O Despertar para a Verdade e os Koans
Por fim, qual é a forma de conhecimento que permite ao buscador conhecer a Verdade sobre um fenômeno, um objeto ou um EU psicológico? Indubitavelmente, o praticante deve criar conscientemente essa nova forma dentro de si mesmo, aqui e agora. Consequentemente, diante de cada situação da vida, o indivíduo cria um estado de “não conhecer”. Logo, o sujeito combina esse estado com o sentido profundo de assombro. Além disso, ele aplica a MEDITAÇÃO diária, a auto-observação psicológica e a transmutação energética. Dessa maneira, esses elementos do trabalho esotérico, que a obra do Mestre descreve perfeitamente, permitem que o ser humano conheça a realidade.
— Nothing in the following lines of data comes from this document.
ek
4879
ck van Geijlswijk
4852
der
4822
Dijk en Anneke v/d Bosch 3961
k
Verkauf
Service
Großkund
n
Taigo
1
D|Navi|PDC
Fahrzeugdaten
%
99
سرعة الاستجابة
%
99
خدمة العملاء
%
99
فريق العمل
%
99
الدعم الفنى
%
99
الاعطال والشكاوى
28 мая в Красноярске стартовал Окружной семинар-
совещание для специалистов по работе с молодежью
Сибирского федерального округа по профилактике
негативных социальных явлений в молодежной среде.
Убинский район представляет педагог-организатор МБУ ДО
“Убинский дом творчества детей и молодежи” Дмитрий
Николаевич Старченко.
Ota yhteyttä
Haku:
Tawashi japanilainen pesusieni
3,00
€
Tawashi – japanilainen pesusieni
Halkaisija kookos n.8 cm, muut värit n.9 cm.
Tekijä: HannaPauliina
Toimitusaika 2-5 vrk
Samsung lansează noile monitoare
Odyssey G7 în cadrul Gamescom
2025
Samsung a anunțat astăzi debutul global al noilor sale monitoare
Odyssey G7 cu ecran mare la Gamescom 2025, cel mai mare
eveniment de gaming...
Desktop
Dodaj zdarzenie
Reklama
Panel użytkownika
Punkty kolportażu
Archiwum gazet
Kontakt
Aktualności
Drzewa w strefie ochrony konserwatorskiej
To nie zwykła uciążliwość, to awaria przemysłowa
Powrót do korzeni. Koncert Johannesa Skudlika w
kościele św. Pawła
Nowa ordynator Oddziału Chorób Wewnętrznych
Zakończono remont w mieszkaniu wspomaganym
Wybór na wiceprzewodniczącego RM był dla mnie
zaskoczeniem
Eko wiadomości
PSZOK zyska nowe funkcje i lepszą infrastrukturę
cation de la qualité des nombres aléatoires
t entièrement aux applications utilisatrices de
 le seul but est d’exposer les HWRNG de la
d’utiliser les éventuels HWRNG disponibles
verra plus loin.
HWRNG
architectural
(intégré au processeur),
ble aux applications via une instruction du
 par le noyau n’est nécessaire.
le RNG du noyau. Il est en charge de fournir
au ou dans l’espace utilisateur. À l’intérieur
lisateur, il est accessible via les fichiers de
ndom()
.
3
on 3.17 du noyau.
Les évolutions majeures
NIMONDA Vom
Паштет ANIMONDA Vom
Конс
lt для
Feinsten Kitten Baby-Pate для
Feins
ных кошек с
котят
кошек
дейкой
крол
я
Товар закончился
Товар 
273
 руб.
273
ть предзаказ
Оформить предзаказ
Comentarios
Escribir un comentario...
Obviamente, o intelecto não compreende tal estado superior com palavras, definições ou analogias mundanas. Porém, o estudante obtém a vivência através de uma técnica simples. Primeiramente, o buscador observa o estado interior gerado diante de algumas questões sem respostas lógicas:
- Se a multiplicidade reduz a própria estrutura à unidade, a que a unidade reduz a si mesma?
- Se Deus criou todas as coisas do universo, por que o Ego e todas as consequências maléficas existem na Terra?
- Por que o firmamento abriga tantas estrelas espalhadas? Por que o espaço não ostenta mais ou menos astros?
- Por que o Cristo precisa da Transubstanciação mística para redimir o pecado? Por que o Salvador simplesmente não redime todos os pecados e salva todas as almas instantaneamente?
- Mais além da última estrela visível, o que o infinito esconde?
Finalmente, a sabedoria esotérica conhece tais perguntas como Koans. Essencialmente, essas perguntas não possuem resposta para a mente intelectual do ser humano. Consequentemente, a pergunta obriga a mente a calar-se inevitavelmente. Por fim, o estado interior de silêncio evoca a presença transcendente. Desse modo, o buscador invoca e cria o silêncio internamente a cada momento para se aproximar da Verdade. Ou seja, o praticante mergulha no “desconhecido a cada instante”.